Start of INPUT DATA

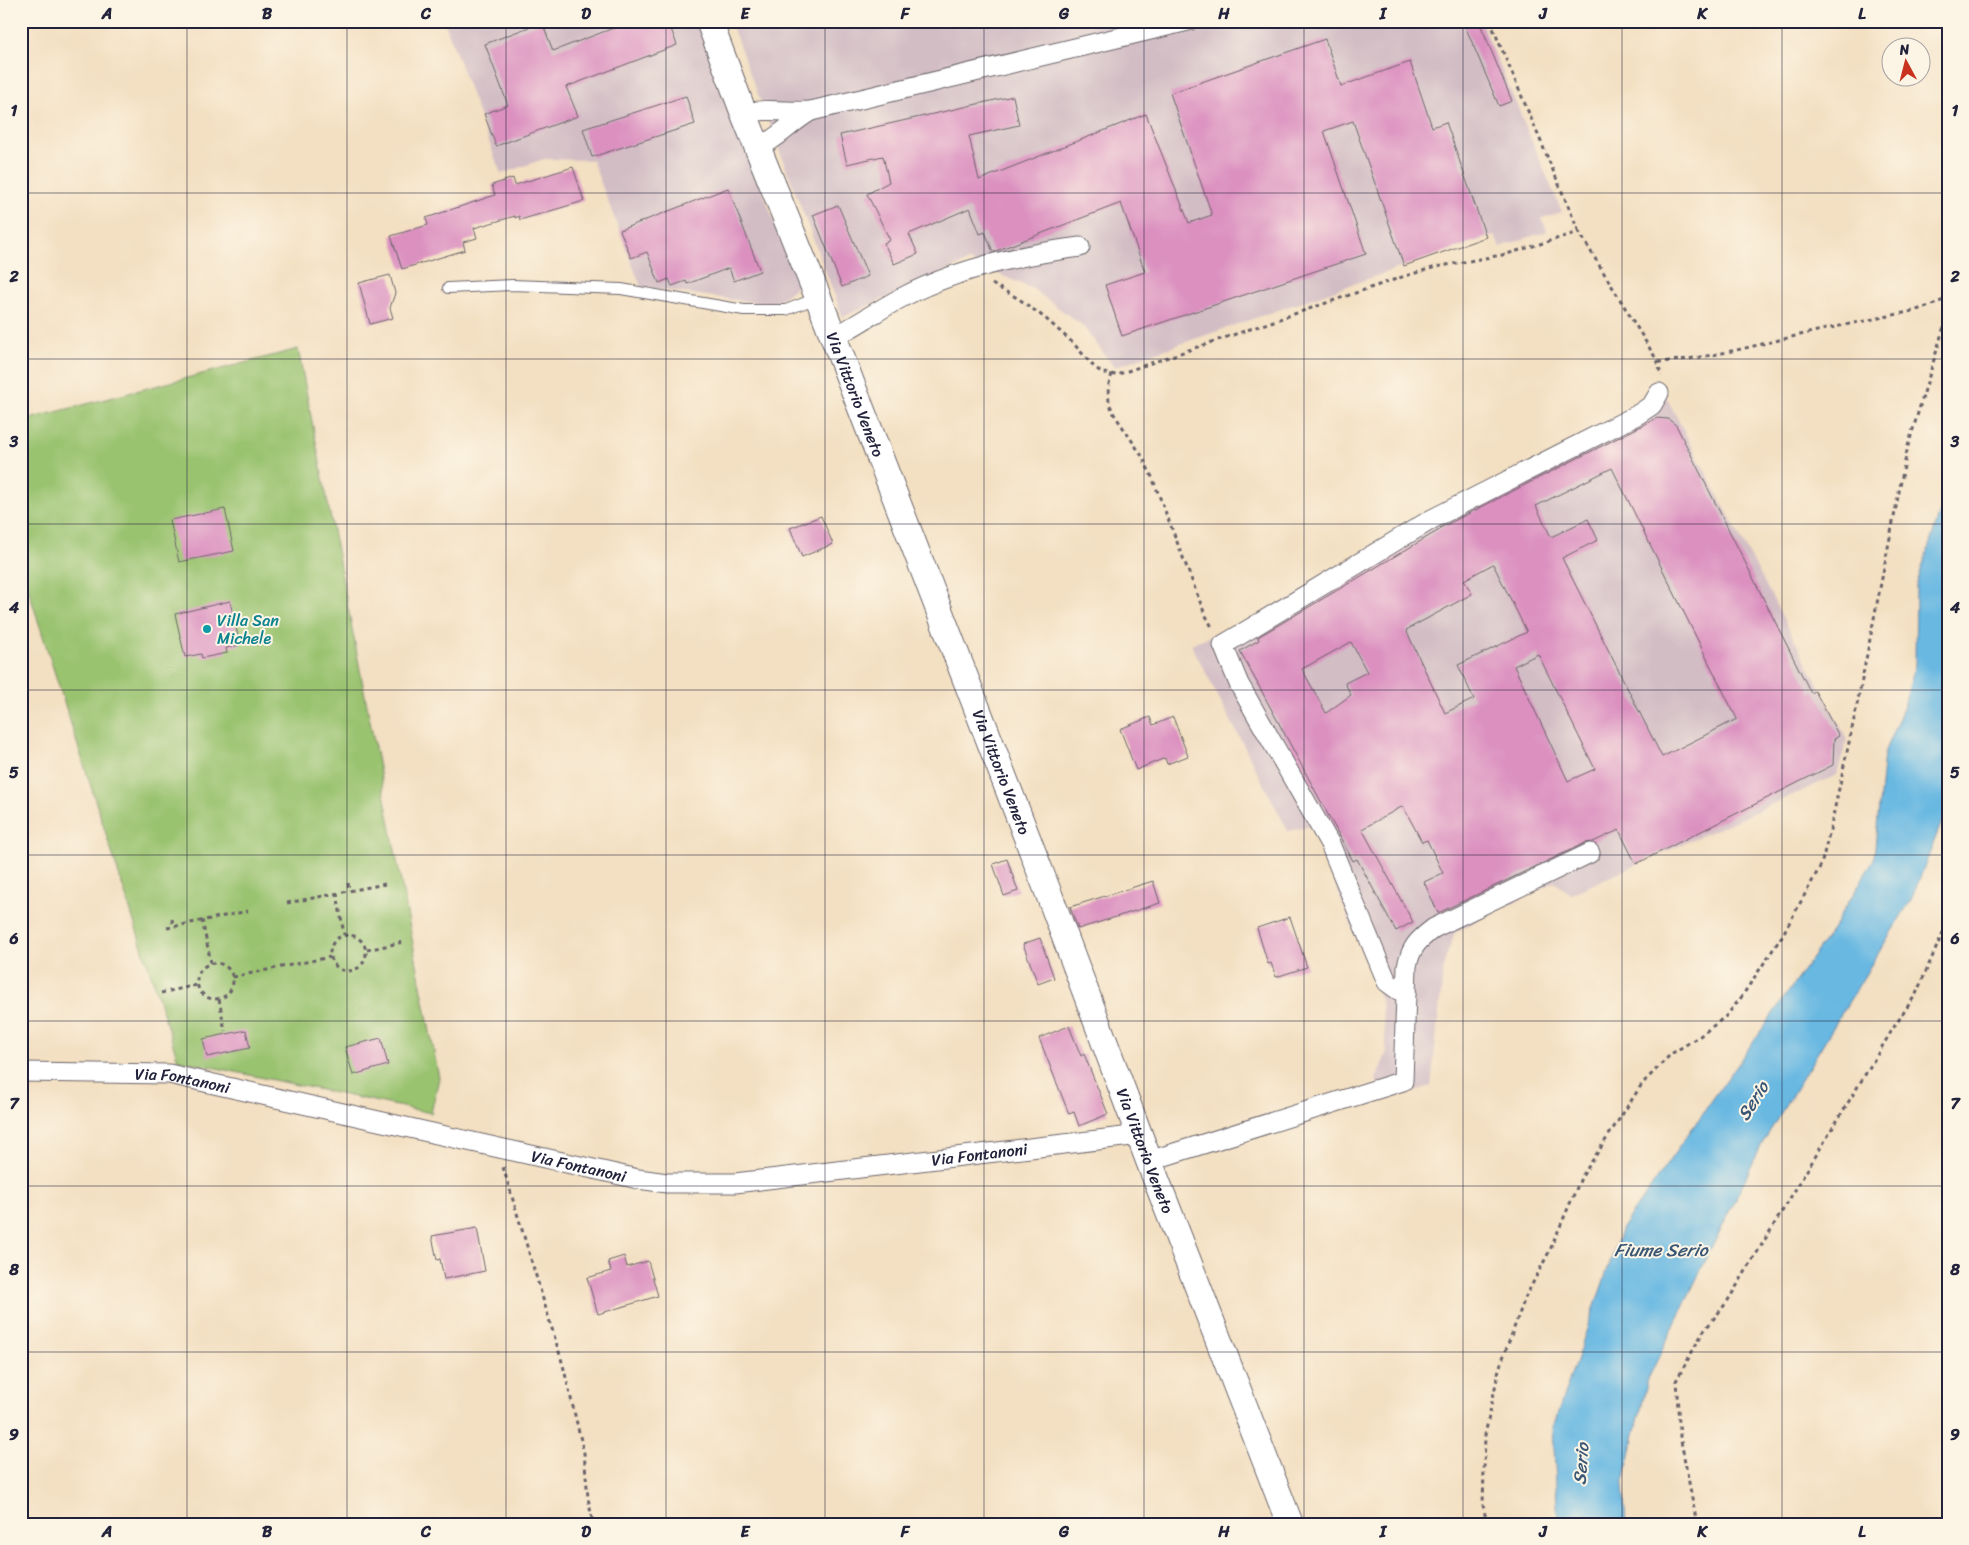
<svg xmlns="http://www.w3.org/2000/svg" width="1969" height="1545" font-family="Sriracha,sans-serif">
	<style>
		.industrial { fill: #d2bdc5 }
		.green { fill: #9ac370; stroke: #5e7256 }
		.water { fill: #67b8e2; stroke: #446d8e }
		.building { fill: #db90c0; fill-rule: evenodd }
		.lines { fill: none; stroke-linecap: round; stroke-linejoin: round }
		.lane-casing { stroke: #6b646a; stroke-width: 12 }
		.street-casing { stroke: #6b646a; stroke-width: 21 }
		.secondary-casing { stroke: #6b646a; stroke-width: 28 }
		.path { stroke: #6b646a; stroke-width: 3; stroke-dasharray: 4 4; stroke-linecap: butt }
		.lane { stroke: #fff; stroke-width: 10 }
		.street { stroke: #fff; stroke-width: 19 }
		.secondary { stroke: #fff; stroke-width: 26 }
		.grid { fill: none; stroke: #22223b; stroke-width: 1; stroke-opacity: 0.55 }
		.culture-dot { fill: #0f9aa8; stroke: #fcf5e5; stroke-width: 2 }
		.labels { text-anchor: middle; dominant-baseline: central; stroke-width: 4; stroke-linejoin: round; paint-order: stroke }
		.street-label { font-size: 16px; fill: #22223b; stroke: #fcf5e5 }
		.culture-label { font-size: 16px; fill: #0d838f; stroke: #fcf5e5; text-anchor: start }
		.water-label { font-size: 18px; font-style: italic; fill: #3a5675; stroke: #fcf5e5 }
		.neatline { fill: none; stroke: #22223b; stroke-width: 2 }
		.grid-label { font-size: 16px; text-anchor: middle; font-weight: bold; fill: #22223b }
	</style>
	<rect width="100%" height="100%" fill="#fcf5e5"/>
	<filter id="ink" filterUnits="userSpaceOnUse"><feTurbulence type="fractalNoise" baseFrequency=".02" numOctaves="2"/><feDisplacementMap in="SourceGraphic" scale="10" xChannelSelector="R" yChannelSelector="G"/><feConvolveMatrix kernelMatrix="1 2 1 2 8 2 1 2 1" color-interpolation-filters="sRGB"/></filter>
	<filter id="wash" filterUnits="userSpaceOnUse"><feTurbulence type="fractalNoise" baseFrequency=".0096" numOctaves="4" result="noise"/><feDisplacementMap in="SourceGraphic" scale="20" xChannelSelector="R" yChannelSelector="G"/><feGaussianBlur stdDeviation="1.12" result="paint"/><feColorMatrix in="noise" values="0 0 0 0 0 0 0 0 0 0 0 0 0 0 0 0 0 1.4 0 .05"/><feComposite in="paint" operator="in"/></filter>
	<g filter="url(#wash)">
		<rect width="100%" height="100%" fill="#f3dfc1"/>
		<!-- industrial -->
		<g class="industrial">
			<path d="M444,21H697L799,285L773,305L641,287L592,160L544,159L501,174Z"/>
			<path d="M730,21H1481L1562,212L1542,218L1547,231L1500,247L1494,235L1114,367L1083,326L1033,289L969,261L843,317Z"/>
			<path d="M1665,395L1847,739L1837,775L1571,894L1554,882L1455,932L1444,963L1431,1086L1388,1099L1376,1080L1387,1052L1381,1000L1312,826L1288,831L1191,644L1265,613Z"/>
		</g>
		<!-- green -->
		<path class="green" d="M298,349L439,1078L431,1113L178,1060L21,567V421Z"/>
		<!-- water -->
		<path class="water" d="M1948,478V806L1912,898L1762,1144L1648,1379L1623,1485L1626,1524H1558L1553,1427L1622,1228L1834,927L1874,859L1884,753L1904,706L1915,665L1916,586L1942,506Z"/>
		<g id="blocks">
			<!-- building -->
			<g class="building">
				<path d="M632,21H668L677,45L566,87L578,116L496,146L484,114L508,105L485,44L542,22L553,51Z"/>
				<path d="M1463,21H1479L1512,101L1499,106Z"/>
				<path d="M1325,39L1341,86L1410,62L1432,127L1446,122L1486,237L1404,266L1353,121L1324,131L1366,254L1122,336L1105,285L1145,272L1121,203L993,252L985,232L980,234L970,208L909,234L918,254L894,264L884,243L890,240L867,194L889,182L883,156L847,164L840,135L1013,96L1019,125L969,136L979,180L1146,114L1189,223L1212,215L1170,93Z"/>
				<path d="M686,96L695,124L592,157L583,129Z"/>
				<path d="M573,167L584,201L520,220L519,216L515,218V216L474,228L477,238L463,242L465,250L402,269L391,236L428,225L426,218L495,195L492,185L513,178L515,185Z"/>
				<path d="M728,188L760,271L734,281L729,268L687,284L686,281L672,286L669,279L659,283L647,252L631,258L620,230Z"/>
				<path d="M838,205L868,276L842,287L813,215Z"/>
				<path d="M390,275L395,293L390,308L393,318L370,324L359,283Z"/>
				<path d="M1657,418L1668,419L1676,425L1811,693L1815,691L1839,736L1834,739L1833,765L1636,864L1619,830L1593,842L1585,843L1438,913L1424,882L1443,873L1427,840L1422,842L1403,806L1362,829L1413,922L1396,931L1357,859L1353,861L1240,651L1259,640L1258,637L1441,529L1440,528ZM1612,468L1737,719L1662,757L1562,558L1598,540L1588,519L1551,537L1536,506ZM1493,564L1527,632L1458,665L1474,699L1445,713L1406,630L1472,594L1464,580ZM1351,642L1367,672L1345,683L1351,695L1326,713L1302,669ZM1538,654L1595,769L1568,781L1514,666Z"/>
				<path d="M225,509L234,551L179,562L170,520Z"/>
				<path d="M821,516L833,544L802,557L790,528Z"/>
				<path d="M230,601L240,645L226,648L227,653L202,658L201,654L185,657L175,614Z"/>
				<path d="M1150,717L1153,725L1173,717L1188,756L1167,764L1165,758L1136,770L1120,729Z"/>
				<path d="M1007,859L1018,891L1004,896L993,864Z"/>
				<path d="M1153,881L1160,903L1078,929L1070,907Z"/>
				<path d="M1290,917L1307,967L1276,977L1271,963L1268,964L1257,928Z"/>
				<path d="M1040,938L1054,978L1038,984L1023,944Z"/>
				<path d="M1069,1026L1081,1056L1084,1054L1108,1114L1079,1126L1074,1112L1069,1114L1039,1038Z"/>
				<path d="M246,1030L250,1048L207,1057L203,1039Z"/>
				<path d="M381,1038L388,1065L353,1075L345,1047Z"/>
				<path d="M477,1228L485,1271L444,1279L440,1259L437,1260L432,1236Z"/>
				<path d="M624,1256L627,1267L648,1261L658,1296L598,1314L587,1278L611,1271L608,1261Z"/>
			</g>
		</g>
	</g>
	<g filter="url(#ink)">
		<use href="#blocks" fill-opacity="0" stroke="#6b646a" stroke-width="1"/>
		<g class="lines">
			<defs>
				<path id="lane" d="M448,288L512,285L621,289L744,310H786L817,298"/>
				<g id="street">
					<path d="M744,114C766,107 788,113 811,111L1188,21"/>
					<path d="M757,148C778,139 791,122 811,111"/>
					<path d="M832,338C856,326 878,310 901,298C956,269 1019,255 1080,247"/>
					<path d="M1406,991L1398,990L1387,982L1330,844L1239,684L1223,645L1432,519L1637,415L1652,405L1659,393"/>
					<path id="s1" d="M21,1072L169,1074L638,1179L667,1183H735L1140,1135"/>
					<path d="M1149,1161L1403,1081L1407,966C1411,947 1418,940 1434,928L1590,853"/>
				</g>
				<g id="secondary">
					<path id="s2" d="M709,21L744,114L818,297L1050,897L1149,1161L1290,1524"/>
				</g>
			</defs>
			<!-- lane casing -->
			<use href="#lane" class="lane-casing"/>
			<!-- street casing -->
			<use href="#street" class="street-casing"/>
			<!-- secondary casing -->
			<use href="#secondary" class="secondary-casing"/>
			<!-- path -->
			<g class="path">
				<path d="M1490,21L1579,232"/>
				<path d="M992,284L1019,299L1045,318L1073,343L1094,367L1103,373L1116,375L1405,276L1436,267L1507,254L1579,232L1658,362L1661,376"/>
				<path d="M1658,362C1706,359 1753,346 1800,335C1837,326 1875,319 1913,311L1930,306L1948,298"/>
				<path d="M1112,374L1108,387L1109,403L1114,414L1142,456L1152,477L1204,612L1213,629"/>
				<path d="M348,883L349,890"/>
				<path d="M337,893L344,935"/>
				<path d="M287,903L385,884"/>
				<path d="M172,919L173,926"/>
				<path d="M202,920L211,963"/>
				<path d="M167,928L248,911"/>
				<circle cx="348" cy="953" r="18"/>
				<path d="M367,950L403,942"/>
				<circle cx="215" cy="981" r="18"/>
				<path d="M233,977L330,957"/>
				<path d="M161,993L197,985"/>
				<path d="M219,999L225,1031"/>
				<path d="M503,1167L563,1365L584,1453L588,1498L593,1524"/>
				<path d="M1487,1524L1483,1505L1485,1435L1499,1369L1525,1298L1550,1250L1581,1178L1642,1084L1671,1054L1700,1036L1726,1016L1740,999L1782,936L1821,865L1830,830L1856,710L1908,446L1948,313"/>
				<path d="M1697,1524L1680,1436L1676,1381L1703,1332L1727,1302L1894,1027L1916,994L1948,921"/>
			</g>
			<!-- lane -->
			<use href="#lane" class="lane"/>
			<!-- street -->
			<use href="#street" class="street"/>
			<!-- secondary -->
			<use href="#secondary" class="secondary"/>
		</g>
	</g>
	<!-- grid -->
	<path class="grid" d="M187,21V1524M347,21V1524M506,21V1524M666,21V1524M825,21V1524M984,21V1524M1144,21V1524M1304,21V1524M1463,21V1524M1622,21V1524M1782,21V1524M21,193H1948M21,359H1948M21,524H1948M21,690H1948M21,855H1948M21,1021H1948M21,1186H1948M21,1352H1948"/>
	<!-- markers -->
	<circle class="culture-dot" cx="207" cy="629" r="5"/>
	<g class="labels">
		<!-- street labels -->
		<g class="street-label">
			<text stroke="none"><textPath href="#s2" startOffset="401">Via Vittorio Veneto</textPath></text>
			<text stroke="none"><textPath href="#s2" startOffset="806">Via Vittorio Veneto</textPath></text>
			<text stroke="none"><textPath href="#s1" startOffset="162">Via Fontanoni</textPath></text>
			<text stroke="none"><textPath href="#s2" startOffset="1211">Via Vittorio Veneto</textPath></text>
			<text stroke="none"><textPath href="#s1" startOffset="972">Via Fontanoni</textPath></text>
			<text stroke="none"><textPath href="#s1" startOffset="568">Via Fontanoni</textPath></text>
		</g>
		<!-- culture labels -->
		<g class="culture-label">
			<text x="217" y="620">Villa San<tspan x="217" dy="18">Michele</tspan></text>
		</g>
		<!-- water labels -->
		<g class="water-label">
			<text transform="translate(1753 1101) rotate(-57)">Serio</text>
			<text x="1661" y="1250">Fiume Serio</text>
			<text transform="translate(1581 1464) rotate(-85)">Serio</text>
		</g>
	</g>
	<!-- margin -->
	<rect width="1969" height="1545" fill="none" stroke="#fcf5e5" stroke-width="55"/>
	<!-- north arrow -->
	<g transform="translate(1906 62) rotate(353)"><circle r="24" fill="#fcf5e5" stroke="#a5a1a1"/>
	<path d="M0-4L9 19L0 12L-9 19Z" fill="#c8321e"/>
	<text y="-8" font-size="14" font-weight="bold" text-anchor="middle" fill="#22223b">N</text>
	</g>
	<rect x="28" y="28" width="1914" height="1490" class="neatline"/>
	<g class="grid-label">
		<text x="107" y="19">A</text>
		<text x="267" y="19">B</text>
		<text x="426" y="19">C</text>
		<text x="586" y="19">D</text>
		<text x="745" y="19">E</text>
		<text x="905" y="19">F</text>
		<text x="1064" y="19">G</text>
		<text x="1224" y="19">H</text>
		<text x="1383" y="19">I</text>
		<text x="1543" y="19">J</text>
		<text x="1702" y="19">K</text>
		<text x="1862" y="19">L</text>
		<text x="14" y="116">1</text>
		<text x="1955" y="116">1</text>
		<text x="14" y="282">2</text>
		<text x="1955" y="282">2</text>
		<text x="14" y="447">3</text>
		<text x="1955" y="447">3</text>
		<text x="14" y="613">4</text>
		<text x="1955" y="613">4</text>
		<text x="14" y="778">5</text>
		<text x="1955" y="778">5</text>
		<text x="14" y="944">6</text>
		<text x="1955" y="944">6</text>
		<text x="14" y="1109">7</text>
		<text x="1955" y="1109">7</text>
		<text x="14" y="1275">8</text>
		<text x="1955" y="1275">8</text>
		<text x="14" y="1440">9</text>
		<text x="1955" y="1440">9</text>
		<text x="107" y="1537">A</text>
		<text x="267" y="1537">B</text>
		<text x="426" y="1537">C</text>
		<text x="586" y="1537">D</text>
		<text x="745" y="1537">E</text>
		<text x="905" y="1537">F</text>
		<text x="1064" y="1537">G</text>
		<text x="1224" y="1537">H</text>
		<text x="1383" y="1537">I</text>
		<text x="1543" y="1537">J</text>
		<text x="1702" y="1537">K</text>
		<text x="1862" y="1537">L</text>
	</g>
</svg>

End of INPUT DATA

Using only the data above, copy out the lines that include the word "industrial".

ANSWER TO THIS TASK.
		.industrial { fill: #d2bdc5 }
		<!-- industrial -->
		<g class="industrial">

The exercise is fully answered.